** Begin EXTRACTED TEXT **

Making Cities Smarter through Smart Citizens

Objective:

Design an approach to leverage local knowledge for automated processing of geoinformation.

Description:

NB: This topic is intentially open and less defined than others to encourage students who have their own ideas to use it as a starting point.

As a result of hardware miniaturization and ubiquitous internet access, there is a wealth of user- and sensor-generated geographic content available, from social media activity to private weather stations to embedded sensor technology for managing public transport or optimizing energy consumption. In an urban context, these developments have become an essential part of the Smart Cities concept.

However, citizens and governments are still far away from fully exploiting the potentials of these new data sources for improved decision-making, participation, and service provision. A focus on technology leads to a focus on resource efficiency, with the objective to increase the quality of life for citizens becoming secondary [1]. While a lot of research takes the perspective of commercial or administrative actors, this project aims to support citizens of Smart Cities to become Smart Citizens, exploiting the potential of new technologies and platforms for engaging them in participatory planning processes [2], challenging authoritative knowledge production [3], and improving their spatial decision-making.

A key challenge is to keep citizens "in the loop" of scientific research (which is increasingly used to support evidence-based policy making) and daily data processing in Smart Cities. The specific local knowledge of citizens has the potential to provide location-based services that are relevant and useful for them. This topic aims to investigate how to let citizens participate in the processing and analysis of urban data, e.g. to make automated approaches at filtering and analysing geo-social media and other information smarter. While data mining and machine learning techniques provide a great opportunity to master the modern information deluge, without human training and supervision, they run the risk of discovering spurious patterns or correlations, become biased, or perform worse with new or changing data [4]. The output of this research should be a proof-of-concept that allows citizens to contribute their local knowledge to geospatial analysis and citizen science through a flexible, usable interface.

The topic is best investigated with a concrete problem in mind, e.g. littering, air pollution, noise, traffic jams, perceived or actual crime, etc. If required, there are several georeferenced social media data sets from Enschede and London available.

** End EXTRACTED TEXT **

* _REQUEST 1_
In the Smart Citizens project description, why does citizen input matter for data mining and machine learning techniques? Answer in one to three sentences.
* _REQUEST 2_
Could you quote the Smart Citizens project description, everything from "However, citizens and" down to "their spatial decision-making."?
* _REQUEST 3_
According to the Smart Citizens project description, which cities have georeferenced social media data sets available?

** Begin MATERIAL SHOWN **

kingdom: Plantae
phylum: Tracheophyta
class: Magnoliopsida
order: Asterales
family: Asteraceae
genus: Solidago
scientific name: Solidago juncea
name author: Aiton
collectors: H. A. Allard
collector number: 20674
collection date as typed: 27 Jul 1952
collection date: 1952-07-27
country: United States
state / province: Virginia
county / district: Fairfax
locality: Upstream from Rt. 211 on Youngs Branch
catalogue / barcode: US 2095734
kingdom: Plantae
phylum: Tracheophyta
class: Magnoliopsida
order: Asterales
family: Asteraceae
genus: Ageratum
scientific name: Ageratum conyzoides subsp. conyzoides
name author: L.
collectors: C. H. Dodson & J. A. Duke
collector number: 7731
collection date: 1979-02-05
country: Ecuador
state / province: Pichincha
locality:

** End MATERIAL SHOWN **

* _RESPONSE 1_
Without human training and supervision, these techniques risk discovering spurious patterns or correlations and becoming biased. They may also perform worse with new or changing data.

* _RESPONSE 2_
However, citizens and governments are still far away from fully exploiting the potentials of these new data sources for improved decision-making, participation, and service provision. A focus on technology leads to a focus on resource efficiency, with the objective to increase the quality of life for citizens becoming secondary [1]. While a lot of research takes the perspective of commercial or administrative actors, this project aims to support citizens of Smart Cities to become Smart Citizens, exploiting the potential of new technologies and platforms for engaging them in participatory planning processes [2], challenging authoritative knowledge production [3], and improving their spatial decision-making.

* _RESPONSE 3_
Enschede and London.